The previous gardens were said to contain beds and the quality of their lining was described ([D4]). In the case of the gardens in [E5], it is the quality of their cushions that is highlighted; cushions being a greater symbol of luxury. These gardens are further described as having “beautiful carpets,” which are ‘abqarī - a word signifying exquisite design and craftmanship, and which additionally carries a sense of mystery and otherworldliness, being an ascription to a fabled land of the jinn, in pre-Islamic Arab folklore.
Looking at the two passages again as a whole we see the progression in [D] climaxes with the pure spouses seated with the companions of Paradise. On the other hand, [E] switches the last two rewards and ends with the inhabitants of Paradise reclining on couches with no mention of anyone with them.
From a literary point of view, it seems strange that Sūrat ar-Raḥmān would not end on a high note.
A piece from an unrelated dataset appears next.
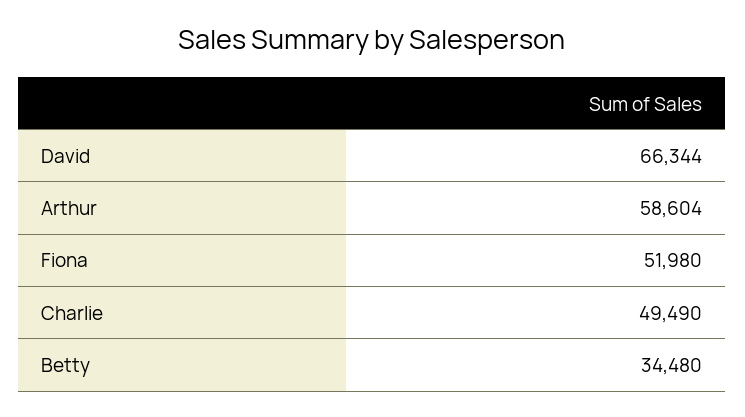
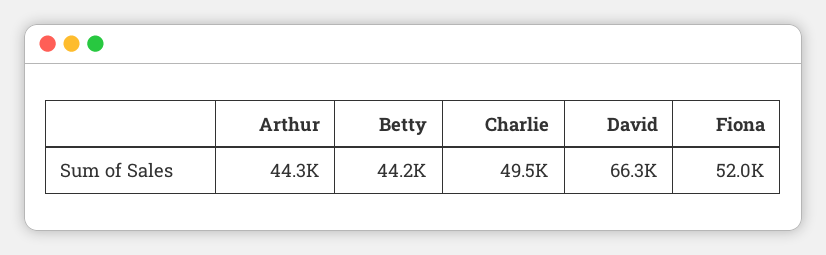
Arthur: 58604 -> 44300
Betty: 34480 -> 44200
So, if we continue to assume that [E] is the higher level of Paradise, the seating must be a higher reward than the company of the maidens. This actually corresponds to ending of the sūrah before Sūrat ar-Raḥmān, Sūrat al-Qamar (The Moon) in which Allah ﷻ says:
إِنَّ الْمُتَّقِينَ فِي جَنَّاتٍ وَنَهَرٍ* فِي مَقْعَدِ صِدْقٍ عِندَ مَلِيكٍ مُّقْتَدِرٍ
Indeed, the righteous will be among gardens and rivers * in a seat of honor near a Sovereign, Perfect in Ability.
So, the unmentioned company might be that of Allah ﷻ!
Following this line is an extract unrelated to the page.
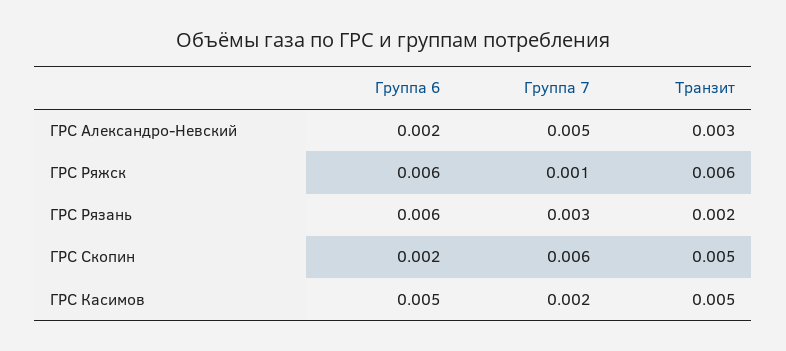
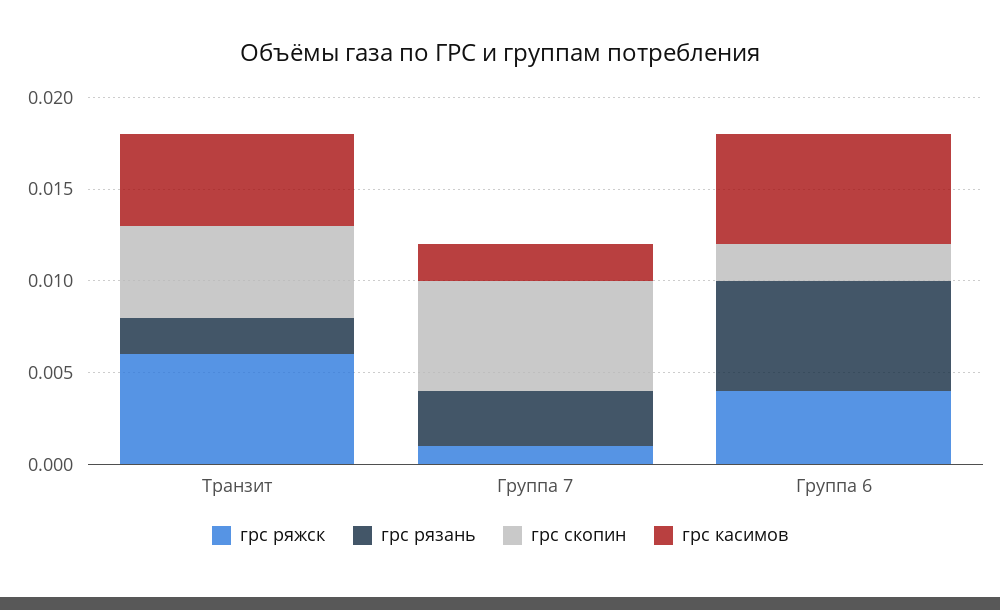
ГРС Александро-Невский, Группа 6: 0.002 -> none
ГРС Александро-Невский, Группа 7: 0.005 -> none
ГРС Александро-Невский, Транзит: 0.003 -> none
ГРС Ряжск, Группа 6: 0.006 -> 0.004
ГРС Касимов, Группа 6: 0.005 -> 0.006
Finally, [D] ends with the rhetorical question, “Is the jazā’ (reward) for iḥsān (excellence) anything but iḥsān?” This is different than the ending of [E] with the list of blessings reaching their literary climax with Allah’s name, “Tabāraka (Blessed beyond expectation) is the Name of your Master, Owner of Majesty and Honor.”
What is being suggested is that the lower Paradise in [D] was associated with jazā’ (reward) and human effort while the higher Paradise was associated with Allah’s blessings [E], meaning He has gone beyond reward for the higher Paradise. The āyah does not even mention who is deserving of the higher level of Paradise near Allah ﷻ. It is as if so say, it is beyond earning. It is not a reward, as one cannot do enough to earn this, and all you can say is that Allah’s name is full of blessings.
And Allah ﷻ knows best.
Ali Khan, Nouman and Sharif Randhawa. Divine Speech: Exploring the Quran as Literature. Bayyinah Institute, 2016.
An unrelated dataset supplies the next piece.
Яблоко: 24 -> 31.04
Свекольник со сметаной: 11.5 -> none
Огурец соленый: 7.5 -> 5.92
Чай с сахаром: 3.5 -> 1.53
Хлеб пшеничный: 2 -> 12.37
Khan, Nouman. “Lessons From Surah Ar Rahman - Ustadh Nouman Ali Khan” YouTube, uploaded by Bayyinah Institute, Sep 28, 2013, https://youtu.be/BZ2l6INwynw?t=1118
Nouman Ali Khan’s reflections were built upon the research of Shaykh Hamiduddin Farahi and Dr. Israr Ahmed.
With the authors’ permission, I have reproduced most of their work and explanations with little to no changes from Divine Speech. When trying to reword it, I realized that I was only making it worse, so I am very grateful for their approval.
Because, on the Day of Judgment, they will receive their book of deeds in their left hand, signifying their condemnation. See 69:25-37 for more details.
Because, on the Day of Judgment, they will receive their book of deeds in the right hand, signifying their salvation. See 69:19-24 for more details.
The missing ayāh between every section in [D] is the recurring phrase, “And which of the favors of your Master will you deny.”